STATED EXERCISE -> Present the text lines of the data below as a Markdown table with two columns, No. and Line, numbering each row and skipping blank lines. Leave the pictures out of the answer.

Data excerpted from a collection
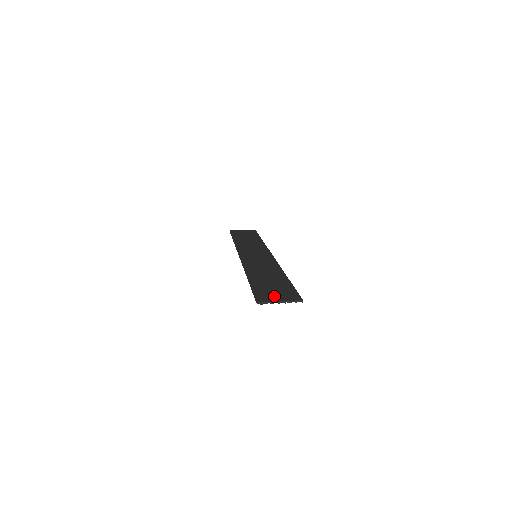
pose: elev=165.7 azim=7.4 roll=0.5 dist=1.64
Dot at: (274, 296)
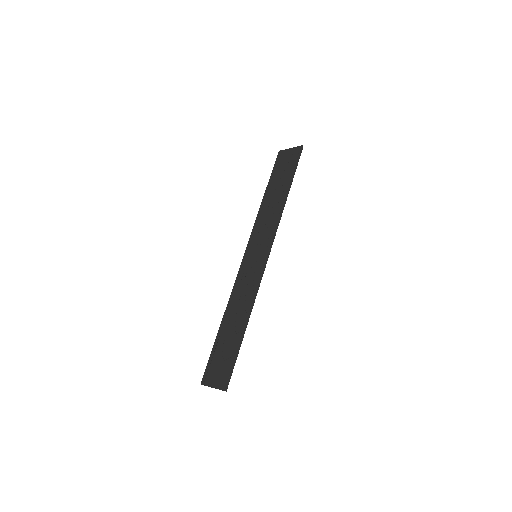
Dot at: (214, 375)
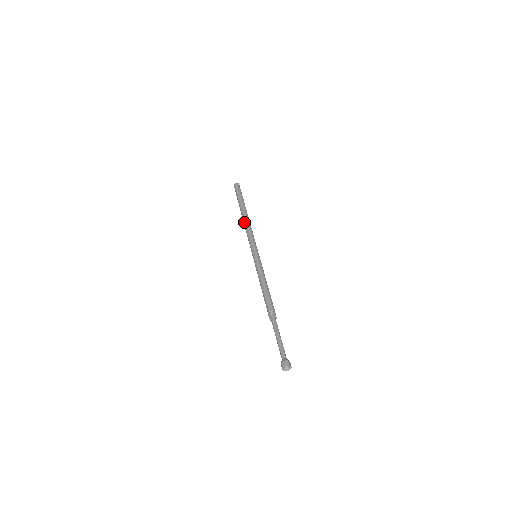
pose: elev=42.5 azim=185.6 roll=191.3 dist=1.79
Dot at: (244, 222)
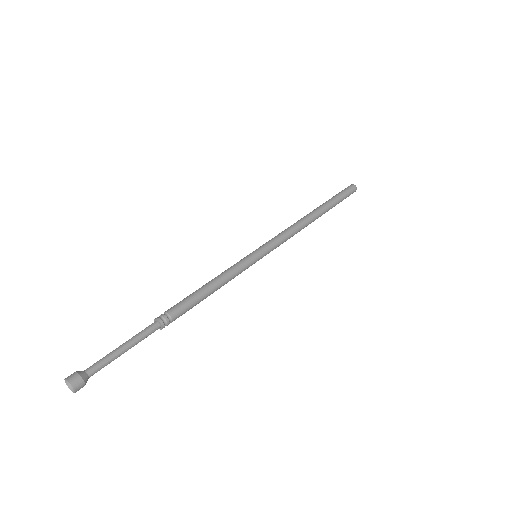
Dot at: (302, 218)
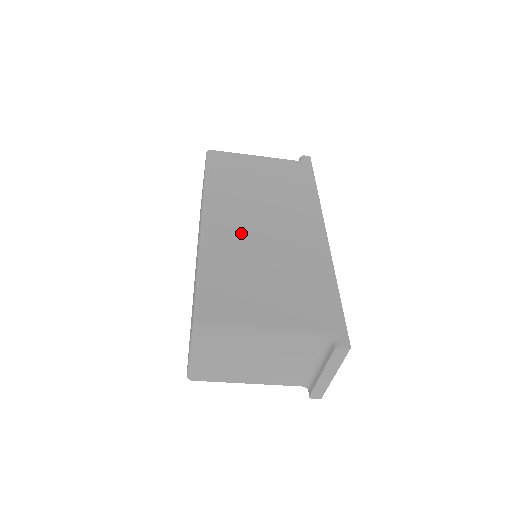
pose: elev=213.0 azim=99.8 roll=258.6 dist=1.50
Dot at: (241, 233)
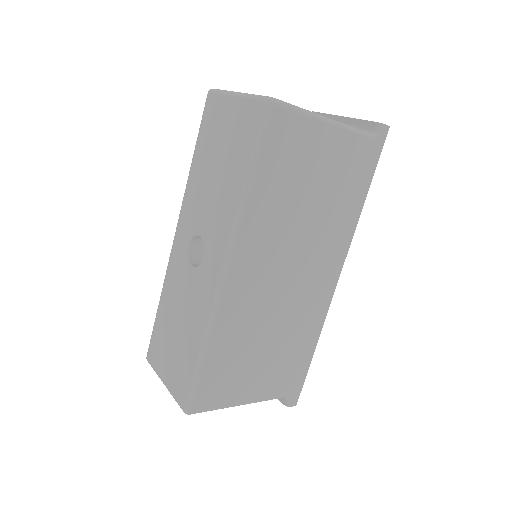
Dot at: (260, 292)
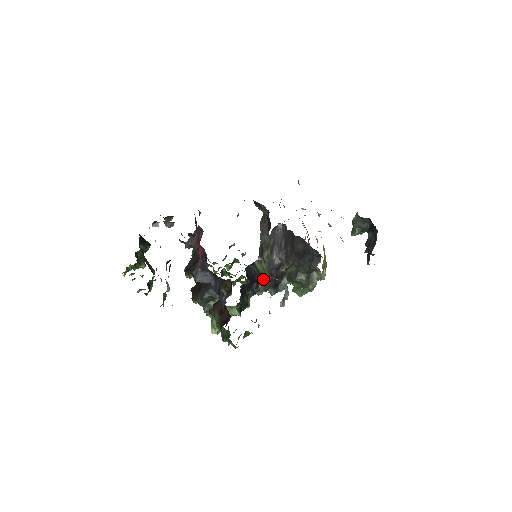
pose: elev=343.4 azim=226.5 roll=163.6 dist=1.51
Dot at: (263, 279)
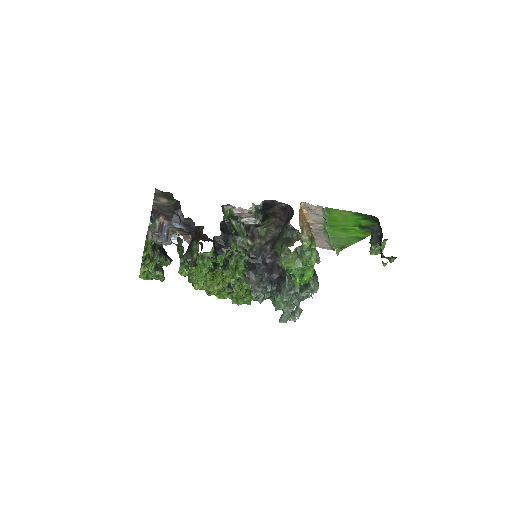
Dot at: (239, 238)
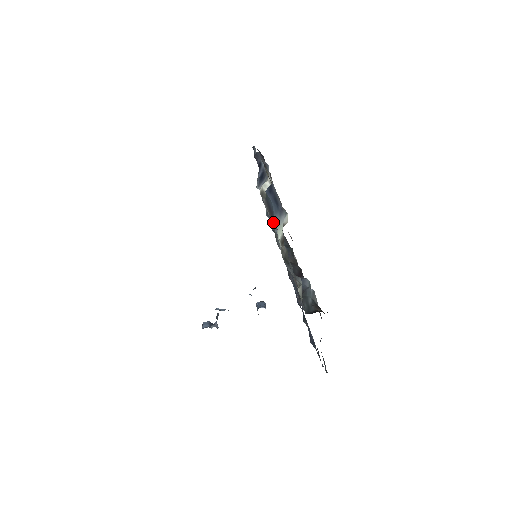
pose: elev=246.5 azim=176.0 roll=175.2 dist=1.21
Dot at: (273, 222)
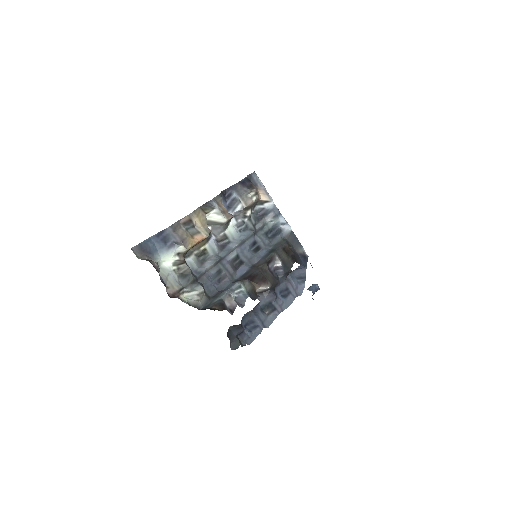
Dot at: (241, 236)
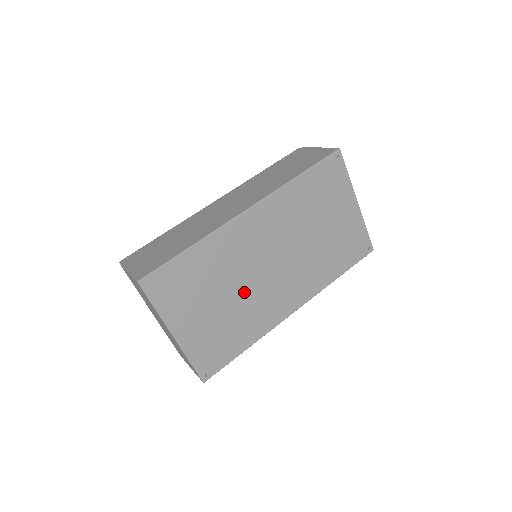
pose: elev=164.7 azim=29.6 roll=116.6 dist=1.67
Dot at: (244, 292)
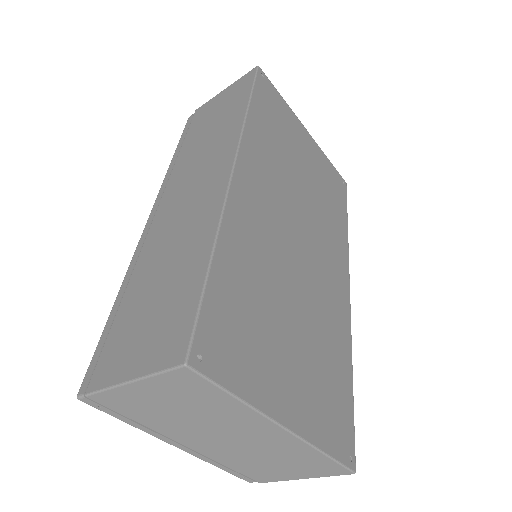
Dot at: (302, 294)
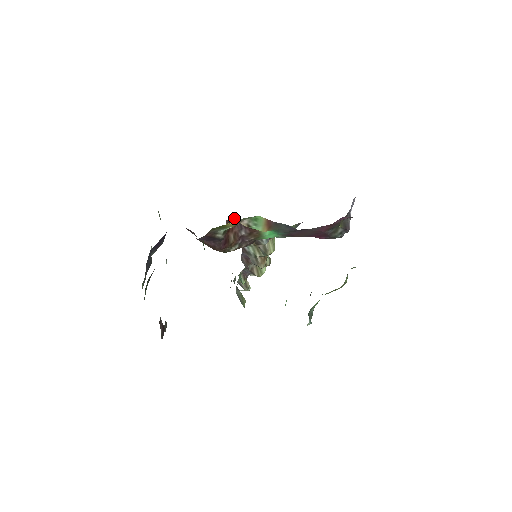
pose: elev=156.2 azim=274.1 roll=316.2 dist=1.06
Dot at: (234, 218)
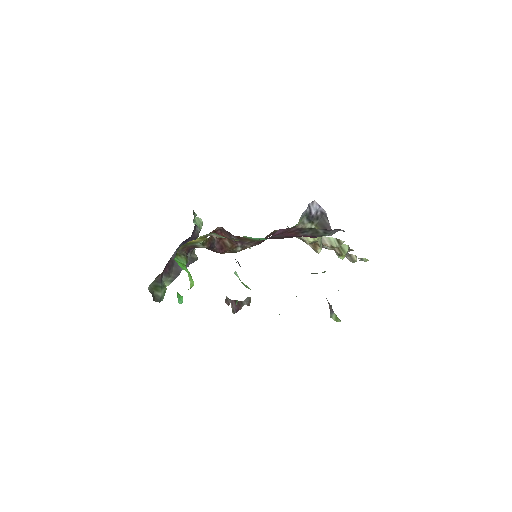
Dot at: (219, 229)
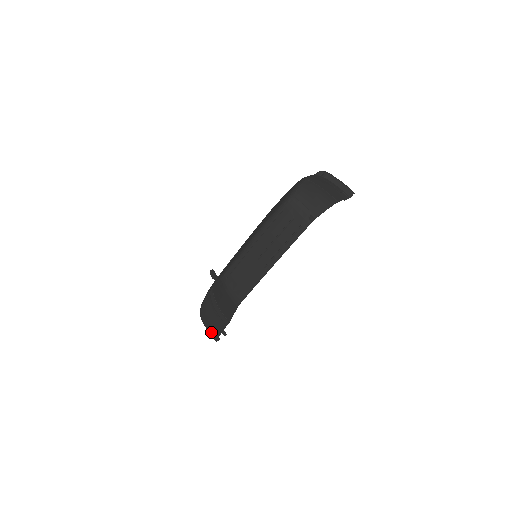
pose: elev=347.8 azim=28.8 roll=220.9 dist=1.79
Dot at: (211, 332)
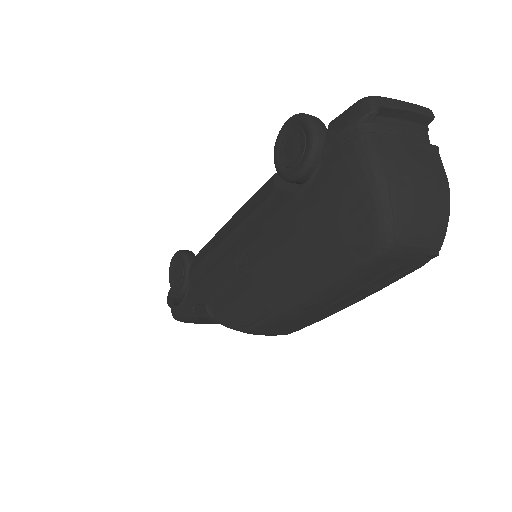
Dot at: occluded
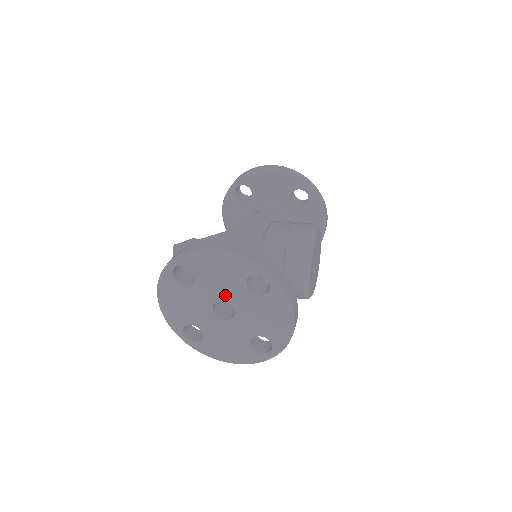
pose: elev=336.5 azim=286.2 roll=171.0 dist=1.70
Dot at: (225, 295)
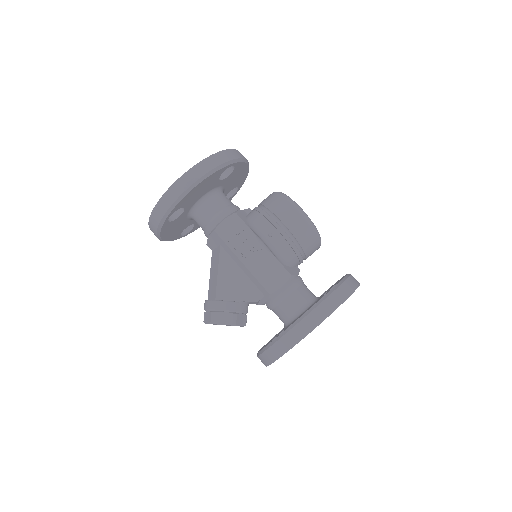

FULL OUTPUT ->
| No. | Line |
|---|---|
| 1 | pose: elev=165.7 azim=7.4 roll=0.5 dist=1.64 |
| 2 | Dot at: (274, 296) |
| 3 | Dot at: (214, 375) |
| 4 | pose: elev=42.5 azim=185.6 roll=191.3 dist=1.79 |
| 5 | Dot at: (244, 222) |
| 6 | Dot at: (302, 218) |
| 7 | pose: elev=213.0 azim=99.8 roll=258.6 dist=1.50 |
| 8 | Dot at: (241, 233) |
| 9 | Dot at: (260, 292) |
| 10 | pose: elev=343.4 azim=226.5 roll=163.6 dist=1.51 |
| 11 | Dot at: (263, 279) |
| 12 | Dot at: (239, 238) |
| 13 | pose: elev=246.5 azim=176.0 roll=175.2 dist=1.21 |
| 14 | Dot at: (273, 222) |
| 15 | Dot at: (241, 236) |
| 16 | pose: elev=164.7 azim=29.6 roll=116.6 dist=1.67 |
| 17 | Dot at: (244, 292) |
| 18 | Dot at: (302, 294) |
| 19 | pose: elev=156.2 azim=274.1 roll=316.2 dist=1.06 |
| 20 | Dot at: (234, 218) |
| 21 | Dot at: (219, 229) |
| 22 | pose: elev=347.8 azim=28.8 roll=220.9 dist=1.79 |
| 23 | Dot at: (211, 332) |
| 24 | Dot at: occluded |
| 25 | pose: elev=336.5 azim=286.2 roll=171.0 dist=1.70 |
| 26 | Dot at: (225, 295) |